The Unit helps the student to get admission to a course of higher education in the UK when it has been satisfied as to the qualifications of the student to enter the course and the ability of the student to pay for the course and maintain himself for its duration. It keeps eye on his general welfare while he is in the UK.; and the Students’ Unit (at present on the ground floor of an office block at 5 Victoria Street, London S.W. I — opposite Conservative Party HQ and round the corner from the Colonial Office) itself is always there for his use. There is a room which can be used by students to meet one another, to sit and read, to write to study. It is used in vacations more than in term-time, of course; unfortunately, it is not available during the evenings. The weekly and daily papers from Mauritius are available; so are interesting news items from the English press. Mauritius annual reports and Government notices are there too; the students can keep informed about events at home very easily. At present the papers are received by sea-mail only; but Mr Ortmans hopes that next year’s estimates will enable airmail subscriptions to the daily paper to be taken out. The Information Office’s News from Mauritius is received and copies are distributed to colleges and universities where groups of students can keep in touch with happenings at home. The issue of March 15, for example, contained news of the opening of the new Legislative Council session, the enforced stay of the Queen Mother, new schools being opened, electricity being supplied to the north of the island, the second Working Party, the English Scholarship results, a new bi-weekly the Guardian, the basketball matches against Madagascar and the Hong-Kong acrobats.

One advantage of Mauritians coming to the UK to study is that racial differences disappear. At a British university, Mauritian students are all lumped together as “Mauritians” — they are not regarded by their student-colleagues as Indo-Mauritians, Coloured Mauritians, Franco-Mauritians, and so on. They mix as equals and lose all race consciousness. This is all to the good; and helps to promote interracial understanding. They see that racial labels mean nothing in the UK and this helps to overcome the racial label back home.

One thing the Student’s Unit cannot do — it cannot give help at the last minute. It cannot, in other words, work miracles. And it cannot deal with criticism unless that criticism is couched in specific terms.  It is no use a complainant saying “The unit was slack in dealing with my case”; what, in such a case, the Unit wants is for the complainant to say “I wrote to the Unit on such-and-such a date and hadn’t heard anything by so-and-so what about it?”

And what does the Unit wish to do? “One wants,” Mr Ortmans told me, “to feel that the joint efforts of the Advisor in Mauritius and the Unit in London directed to helping the students get the course of education that they want.”

WORK REQUEST 1 » What reading matter does the passage on the Students' Unit say is available in the Unit's room?
WORK REQUEST 2 »
Answer these questions from the passage on the Students' Unit:
(a) Where is the Students' Unit located at present?
(b) How are Mauritian students regarded by their fellow students at a British university?
(c) In what terms must criticism be put for the Unit to deal with it?

PROVIDED MATERIAL »
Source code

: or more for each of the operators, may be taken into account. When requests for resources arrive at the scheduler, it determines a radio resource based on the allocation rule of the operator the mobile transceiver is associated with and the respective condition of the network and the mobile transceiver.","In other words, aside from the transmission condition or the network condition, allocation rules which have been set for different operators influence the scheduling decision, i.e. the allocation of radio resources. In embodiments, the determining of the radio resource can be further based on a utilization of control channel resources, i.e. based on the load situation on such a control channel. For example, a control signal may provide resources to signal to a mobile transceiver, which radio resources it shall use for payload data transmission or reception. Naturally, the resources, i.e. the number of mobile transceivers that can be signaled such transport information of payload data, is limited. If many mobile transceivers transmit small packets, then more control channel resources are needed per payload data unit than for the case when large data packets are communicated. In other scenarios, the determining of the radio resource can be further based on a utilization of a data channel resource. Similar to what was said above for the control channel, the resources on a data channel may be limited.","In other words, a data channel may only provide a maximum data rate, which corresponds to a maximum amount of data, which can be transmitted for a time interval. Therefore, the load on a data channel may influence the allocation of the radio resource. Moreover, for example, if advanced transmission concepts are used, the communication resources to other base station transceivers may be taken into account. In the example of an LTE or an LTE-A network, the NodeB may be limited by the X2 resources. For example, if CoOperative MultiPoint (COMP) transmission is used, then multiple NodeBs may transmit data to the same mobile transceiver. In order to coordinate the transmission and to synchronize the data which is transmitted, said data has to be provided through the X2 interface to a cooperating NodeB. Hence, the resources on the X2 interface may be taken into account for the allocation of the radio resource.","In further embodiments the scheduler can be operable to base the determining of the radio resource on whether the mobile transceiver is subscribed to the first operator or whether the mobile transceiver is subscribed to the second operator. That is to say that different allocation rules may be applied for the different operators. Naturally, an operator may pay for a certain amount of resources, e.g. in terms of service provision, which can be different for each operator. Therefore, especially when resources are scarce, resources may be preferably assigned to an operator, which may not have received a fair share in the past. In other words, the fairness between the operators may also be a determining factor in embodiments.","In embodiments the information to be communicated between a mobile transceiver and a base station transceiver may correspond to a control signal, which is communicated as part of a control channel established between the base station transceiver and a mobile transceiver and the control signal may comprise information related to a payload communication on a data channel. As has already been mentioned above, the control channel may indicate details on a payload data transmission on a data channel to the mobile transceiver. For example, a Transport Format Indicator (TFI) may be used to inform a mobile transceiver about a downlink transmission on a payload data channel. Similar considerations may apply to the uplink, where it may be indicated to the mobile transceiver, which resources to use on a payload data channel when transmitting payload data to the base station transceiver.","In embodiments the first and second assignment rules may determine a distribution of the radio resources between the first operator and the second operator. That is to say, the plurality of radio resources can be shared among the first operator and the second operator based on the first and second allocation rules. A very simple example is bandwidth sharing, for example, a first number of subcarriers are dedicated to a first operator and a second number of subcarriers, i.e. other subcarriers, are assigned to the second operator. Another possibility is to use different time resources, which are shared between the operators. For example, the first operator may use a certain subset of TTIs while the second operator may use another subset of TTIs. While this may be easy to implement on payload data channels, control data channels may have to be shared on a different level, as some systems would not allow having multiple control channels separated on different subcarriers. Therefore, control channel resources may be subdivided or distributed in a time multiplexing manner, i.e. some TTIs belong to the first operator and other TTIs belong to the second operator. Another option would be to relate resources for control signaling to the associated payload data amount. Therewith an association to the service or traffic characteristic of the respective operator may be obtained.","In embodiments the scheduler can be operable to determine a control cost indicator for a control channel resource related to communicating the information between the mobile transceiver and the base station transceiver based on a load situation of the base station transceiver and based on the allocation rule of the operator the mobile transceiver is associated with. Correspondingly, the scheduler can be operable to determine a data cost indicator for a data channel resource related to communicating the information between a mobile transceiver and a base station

ANSWER BOX 1 »
- The weekly and daily papers from Mauritius
- Interesting news items from the English press
- Mauritius annual reports
- Government notices

ANSWER BOX 2 »
(a) On the ground floor of an office block at 5 Victoria Street, London, opposite Conservative Party HQ and round the corner from the Colonial Office.
(b) They are all lumped together as "Mauritians," not as Indo-Mauritians, Coloured Mauritians, Franco-Mauritians, and so on.
(c) In specific terms, such as saying the complainant wrote to the Unit on a given date and had heard nothing by a later date.